(Bacaan)
↓

LATAR BELAKANG FILSAFAT PENDIDIKAN
1. Manusia Dan Ilmu Pengetahuan
Masih ada
upaya lain untuk menjelaskan apa itu filsafat, yaitu dengan cara memahami
macam-macam pengetahuan manusia. Manusia pada hakikatnya adalah makhluk ciptaan
tuhan yang paling tinggi derajatnya dibandingkan dengan makhluk ciptaan
lain-Nya dimuka bumi ini. Hali ini disebabkan manusia memiliki akal dan fikiran
(rasio), sehingga ia mampu mengembangkan dirinya sebagai manusia yang
berbudaya. Kemampuan mengembangkan diri itu dilakukan manusia melalui interaksi
dengan lingkungannya, baik lingkungan fisik maupun lingkungan sosial.

↑

(Bahan Pendukung)
↓

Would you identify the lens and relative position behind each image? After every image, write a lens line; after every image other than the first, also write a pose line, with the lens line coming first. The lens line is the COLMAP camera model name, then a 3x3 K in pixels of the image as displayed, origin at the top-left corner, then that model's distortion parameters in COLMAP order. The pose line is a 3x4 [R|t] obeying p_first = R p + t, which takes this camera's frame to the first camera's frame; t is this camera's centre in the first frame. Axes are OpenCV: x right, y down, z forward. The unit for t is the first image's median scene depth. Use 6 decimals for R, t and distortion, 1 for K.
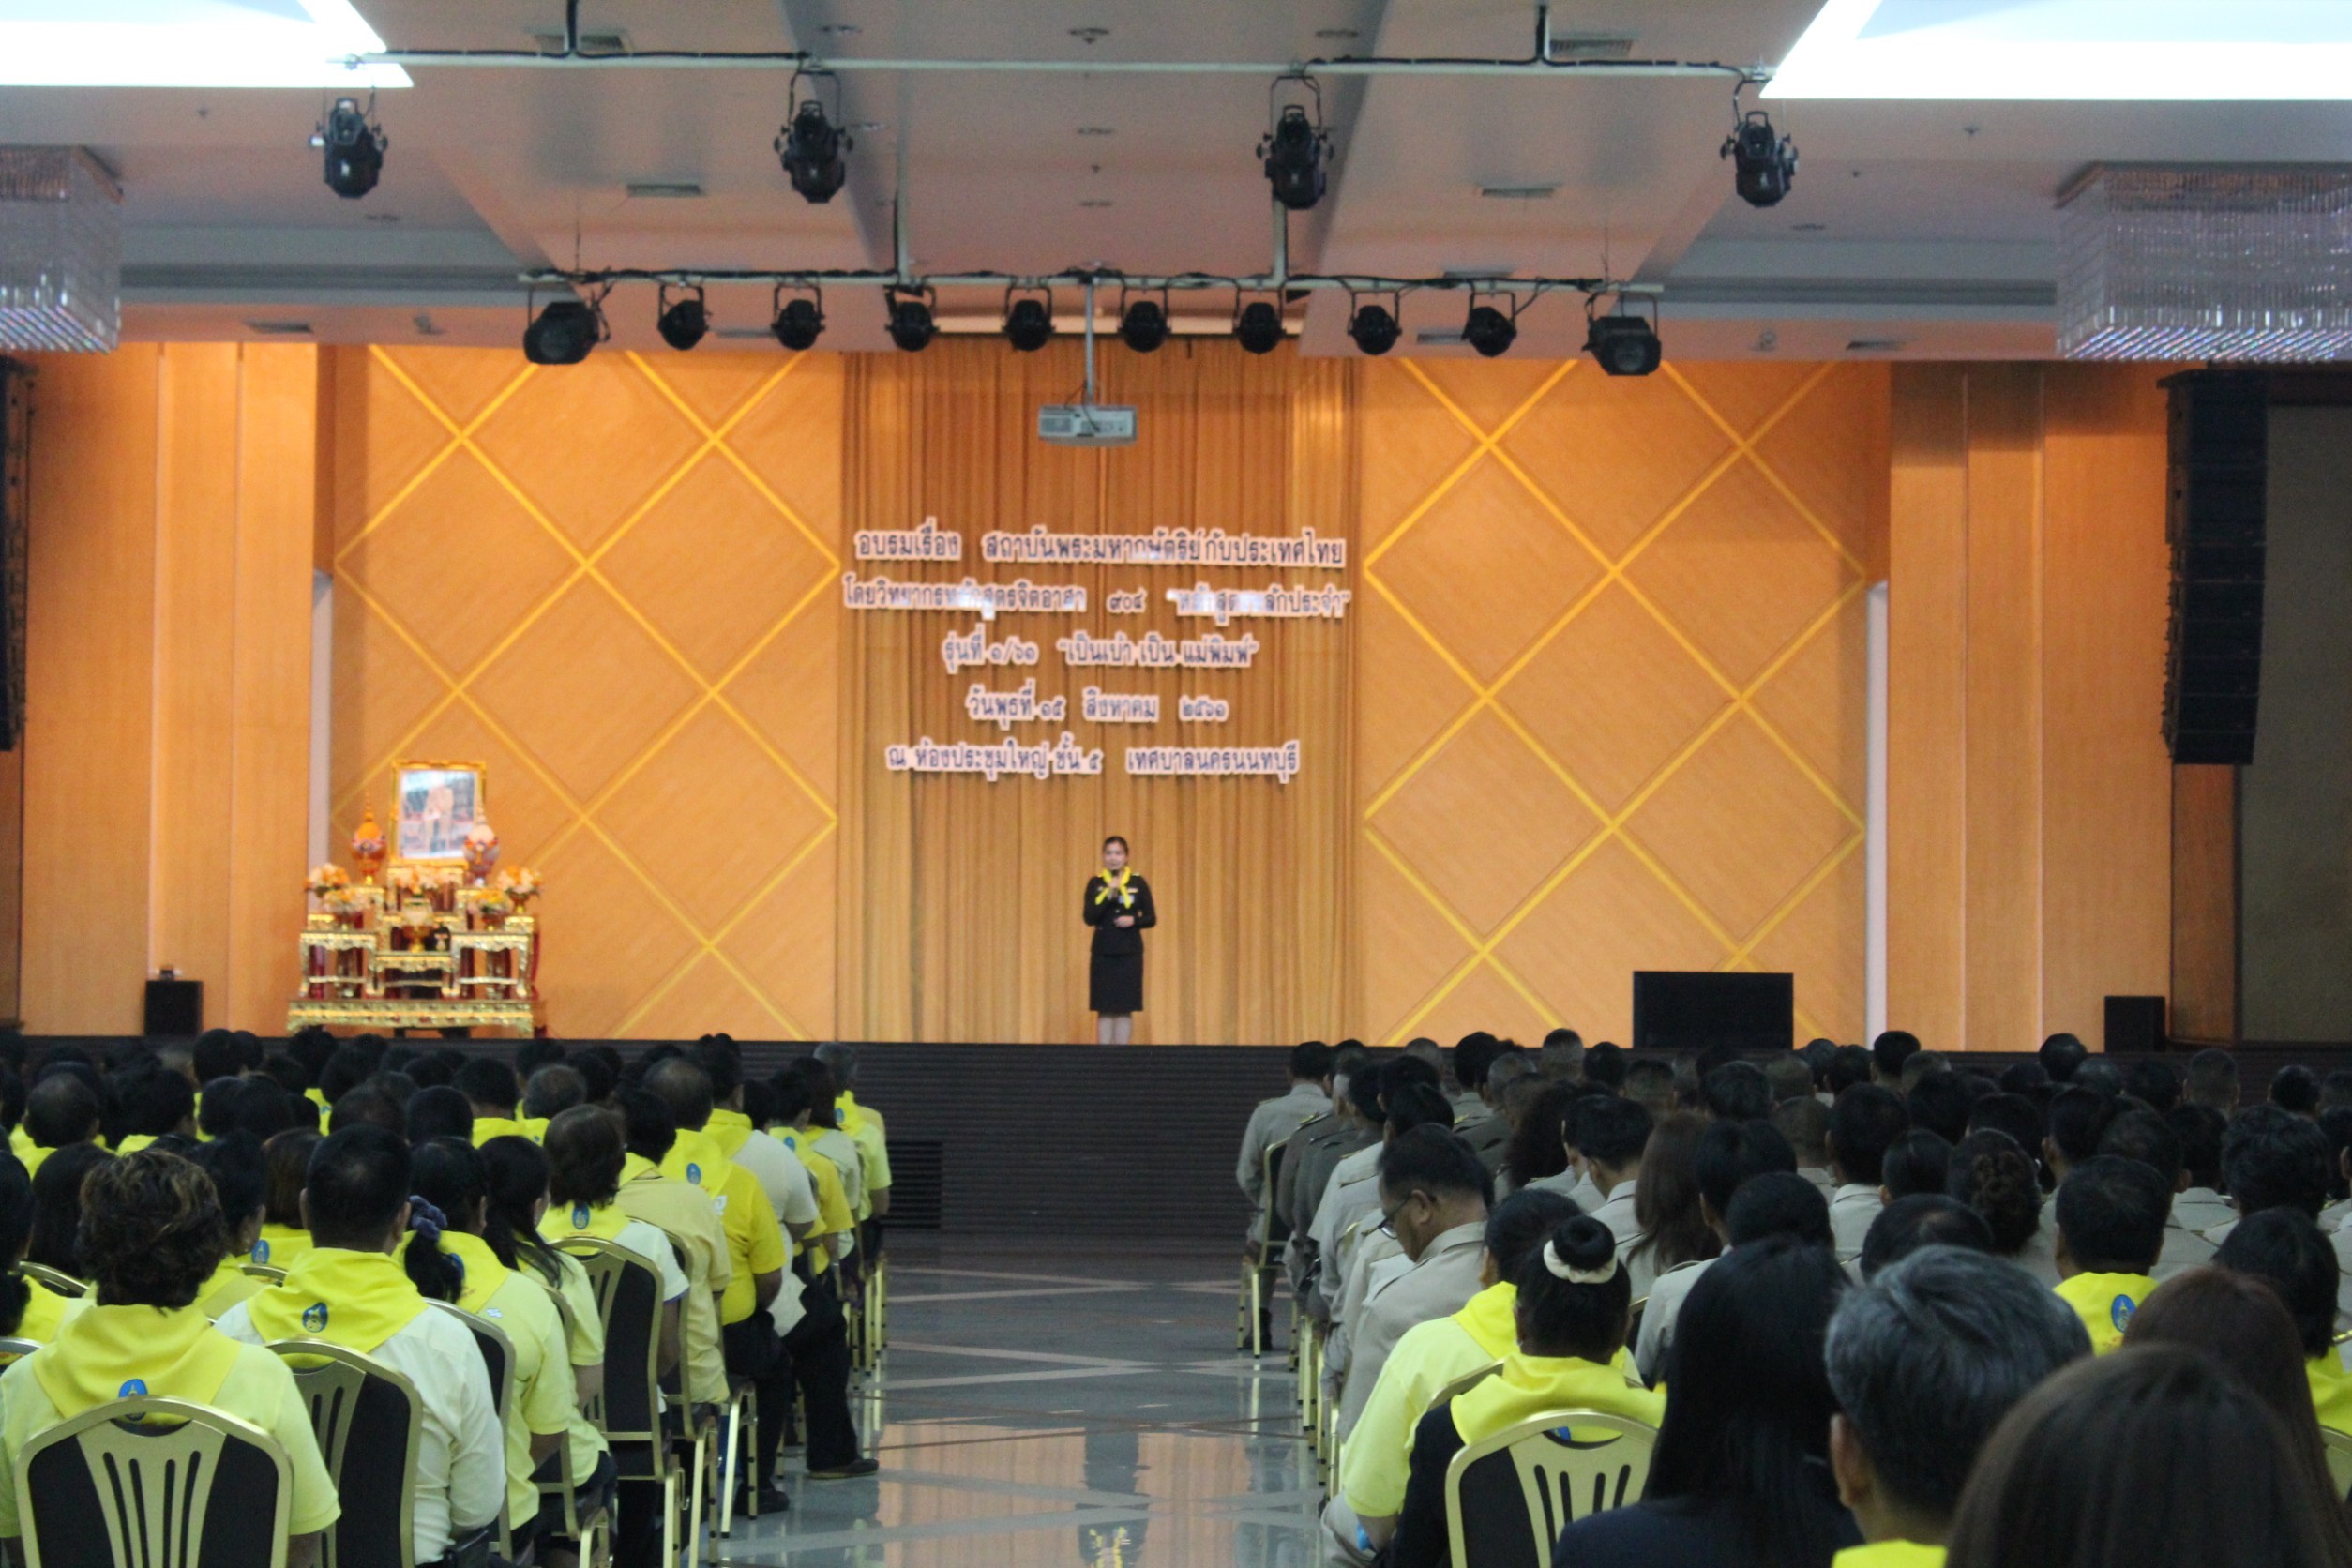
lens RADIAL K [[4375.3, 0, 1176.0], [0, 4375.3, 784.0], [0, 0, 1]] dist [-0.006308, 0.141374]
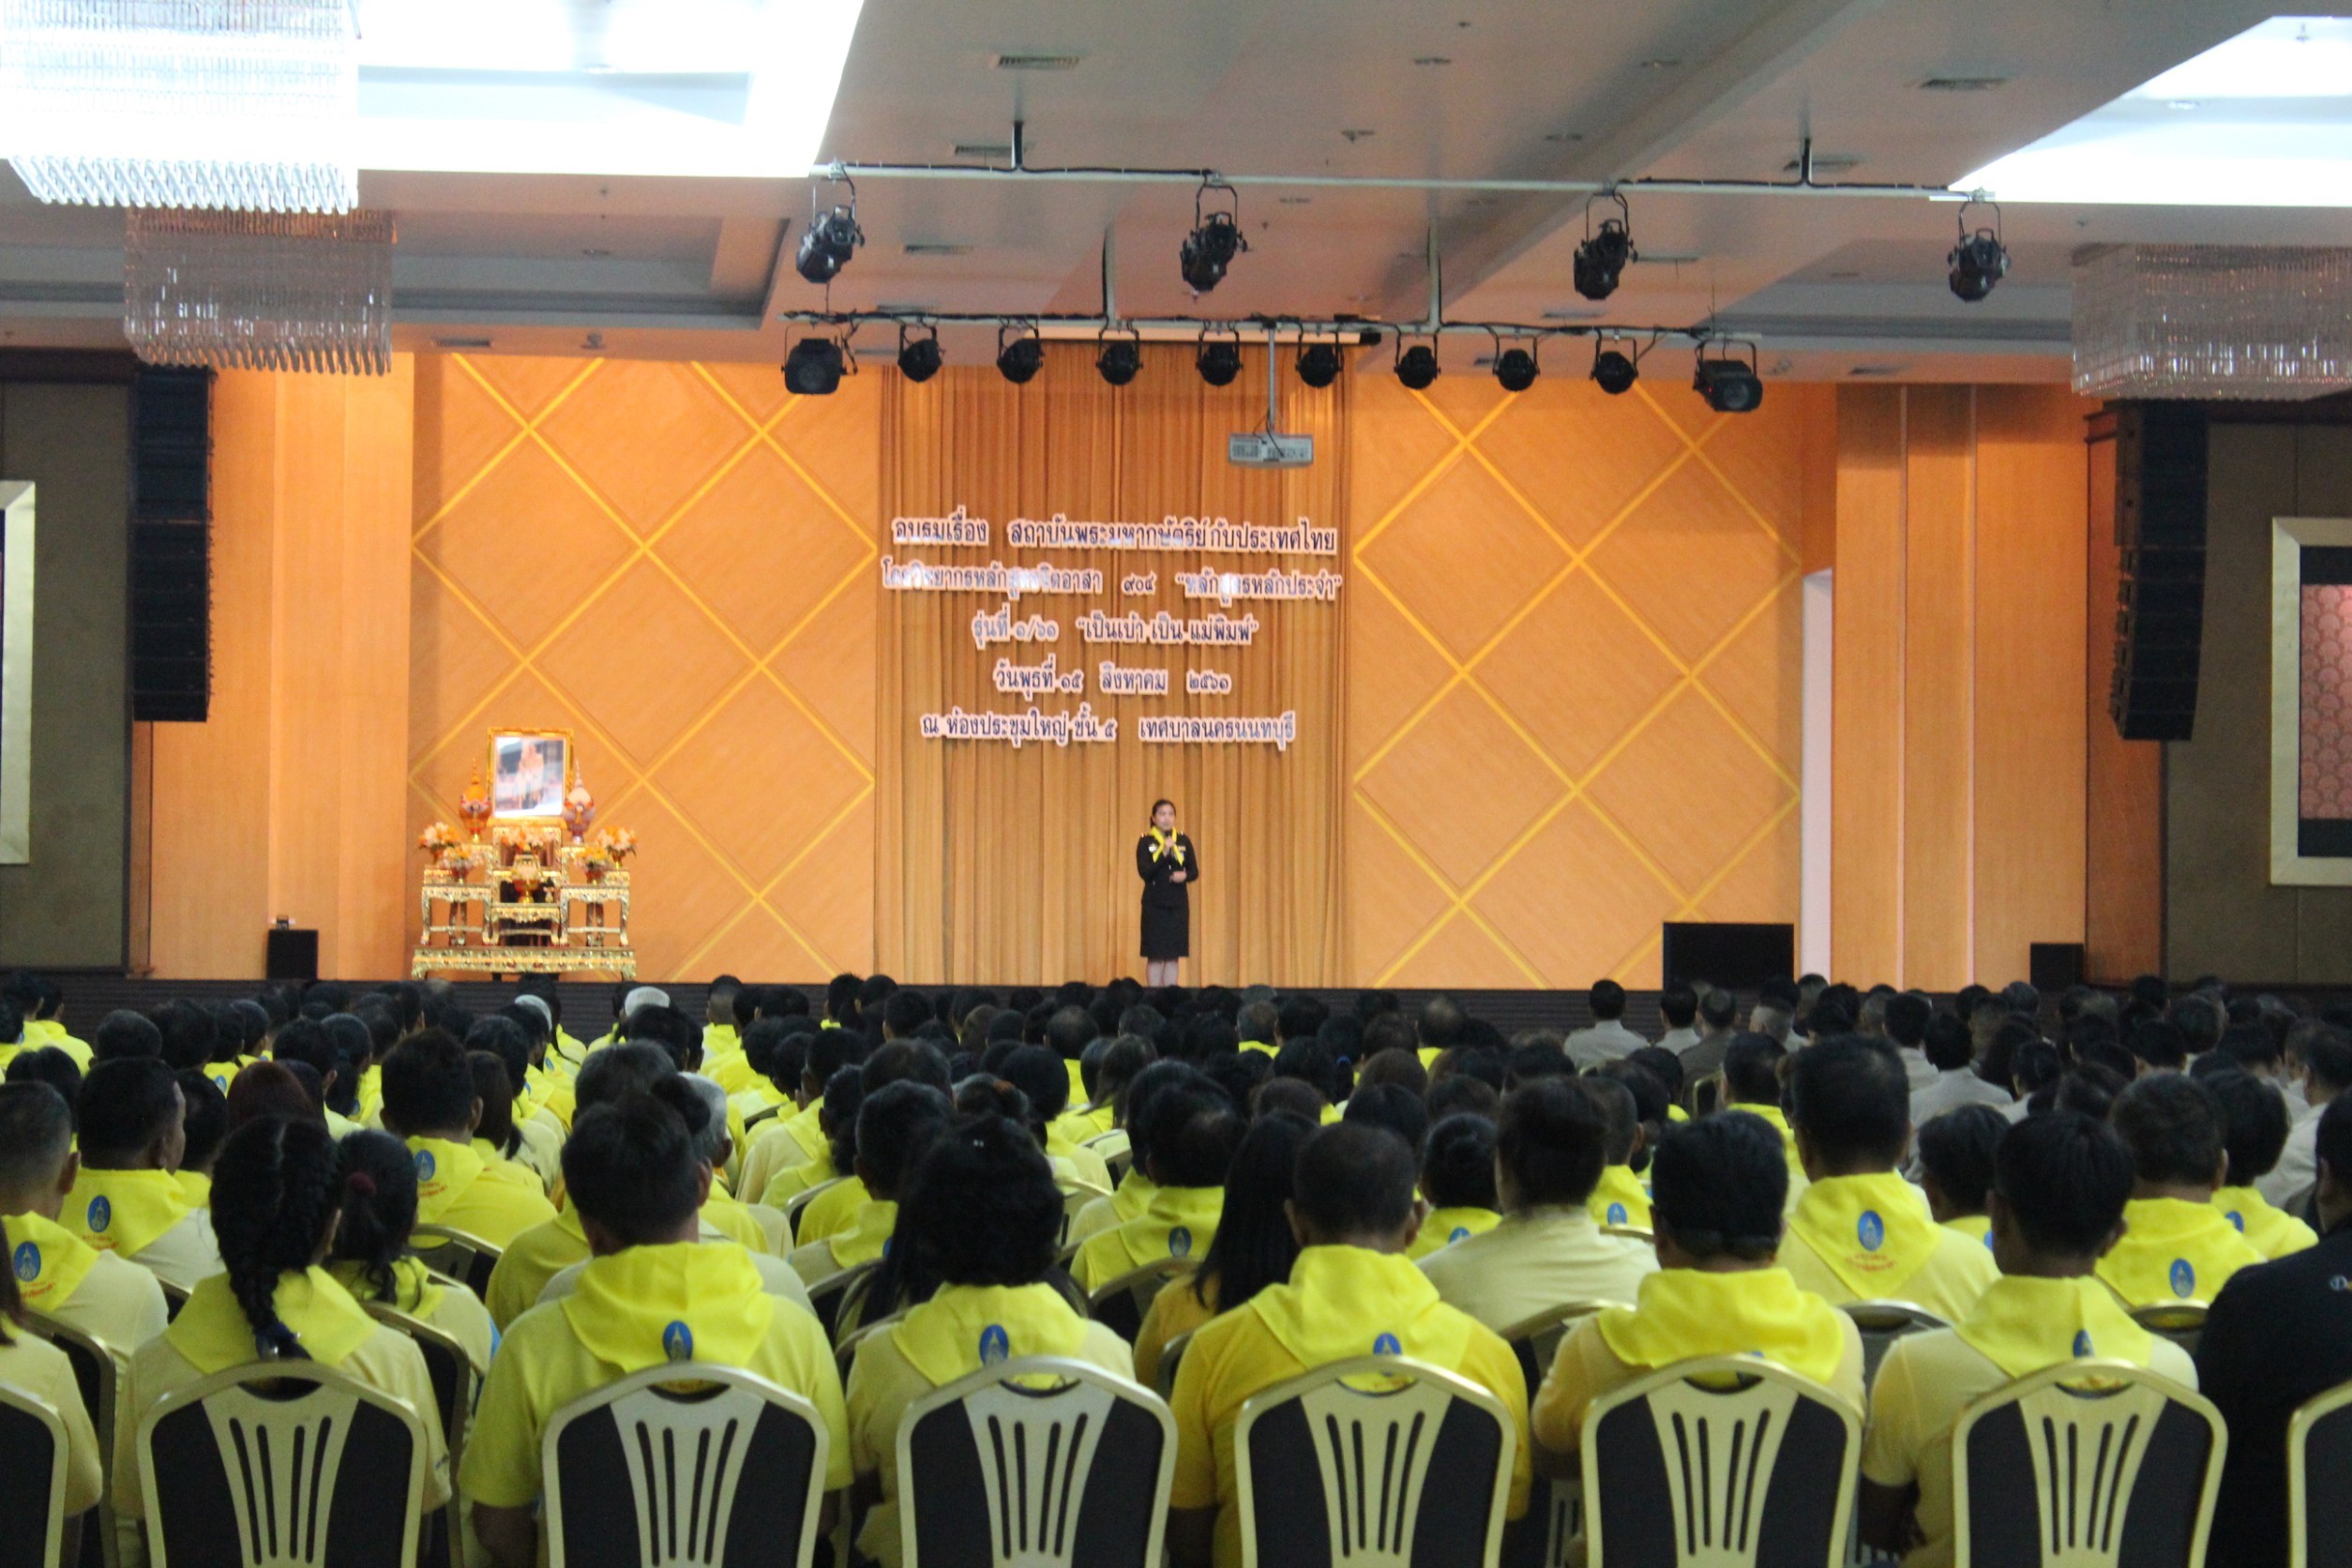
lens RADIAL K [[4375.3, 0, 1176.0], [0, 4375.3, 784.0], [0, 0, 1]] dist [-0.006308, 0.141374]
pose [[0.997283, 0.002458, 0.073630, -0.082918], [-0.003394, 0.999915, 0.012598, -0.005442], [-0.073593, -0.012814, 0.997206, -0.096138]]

↑
↓

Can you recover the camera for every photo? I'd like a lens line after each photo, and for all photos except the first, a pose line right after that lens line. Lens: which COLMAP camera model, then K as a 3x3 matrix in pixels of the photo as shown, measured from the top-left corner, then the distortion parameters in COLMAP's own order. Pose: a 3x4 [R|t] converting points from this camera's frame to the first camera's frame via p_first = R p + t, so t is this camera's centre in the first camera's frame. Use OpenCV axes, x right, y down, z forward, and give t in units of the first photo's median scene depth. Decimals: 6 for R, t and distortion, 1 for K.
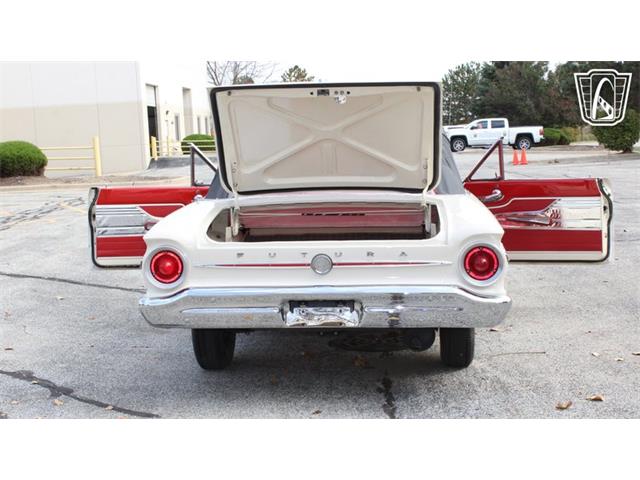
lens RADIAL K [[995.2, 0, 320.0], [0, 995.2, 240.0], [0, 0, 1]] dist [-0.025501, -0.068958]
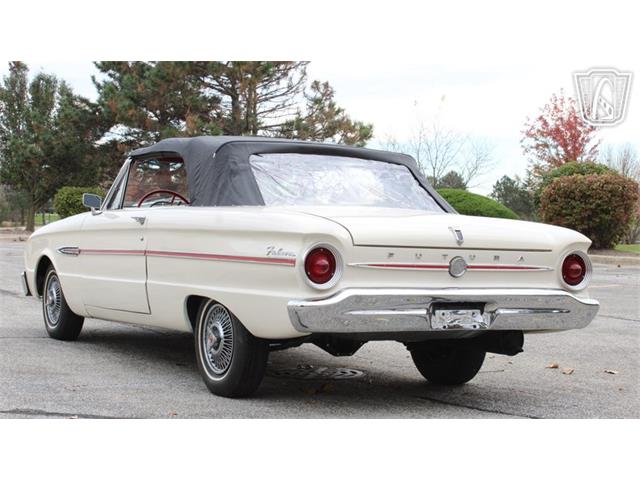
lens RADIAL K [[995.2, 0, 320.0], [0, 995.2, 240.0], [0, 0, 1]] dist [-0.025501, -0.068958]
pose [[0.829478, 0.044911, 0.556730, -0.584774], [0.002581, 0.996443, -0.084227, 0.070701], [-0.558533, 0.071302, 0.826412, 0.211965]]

↑

(Soal Latihan)
1 - Tulis ulang persis bagian bacaan tentang manusia dan ilmu pengetahuan, mulai dari "LATAR BELAKANG FILSAFAT" sampai "maupun lingkungan sosial.".
2 - Menurut bacaan tentang manusia dan ilmu pengetahuan, apa yang membuat manusia lebih tinggi derajatnya daripada makhluk lain di muka bumi?
3 - Teruskan bacaan tentang manusia dan ilmu pengetahuan, dimulai sesudah kalimat terakhirnya.
Baris-baris ini diambil dari sumber yang berbeda.

(Jawaban Tiap Soal)
1 -
LATAR BELAKANG FILSAFAT PENDIDIKAN
1. Manusia Dan Ilmu Pengetahuan
Masih ada
upaya lain untuk menjelaskan apa itu filsafat, yaitu dengan cara memahami
macam-macam pengetahuan manusia. Manusia pada hakikatnya adalah makhluk ciptaan
tuhan yang paling tinggi derajatnya dibandingkan dengan makhluk ciptaan
lain-Nya dimuka bumi ini. Hali ini disebabkan manusia memiliki akal dan fikiran
(rasio), sehingga ia mampu mengembangkan dirinya sebagai manusia yang
berbudaya. Kemampuan mengembangkan diri itu dilakukan manusia melalui interaksi
dengan lingkungannya, baik lingkungan fisik maupun lingkungan sosial.

2 - Manusia memiliki akal dan fikiran (rasio).

3 -
Filsafat
adalah salah satu jenis pengetahuan manusia, yaitu pengetahuan filsafat. Akan
tetapi apa itu pengetahuan? Pengetahuan ialah keadaan tahu atau pengetahuan
ialah semua yang diketahui. Pernyataan ini bukan definisi pengetahuan, tetapi
sekedar menunjukan apa kira-kira pengetahuan. Manusia ingin tahu, lantas ia
akan mencari dan memperoleh pengetahuan. Nah, yang diperolehnya itulah yang
bisa dikatakan dengan pengetahuan. Pengetahuan ialah semua yang diketahui.
Sebagai contoh, seseorang ingin mengetahui jika jeruk ditanam, apa buahnya.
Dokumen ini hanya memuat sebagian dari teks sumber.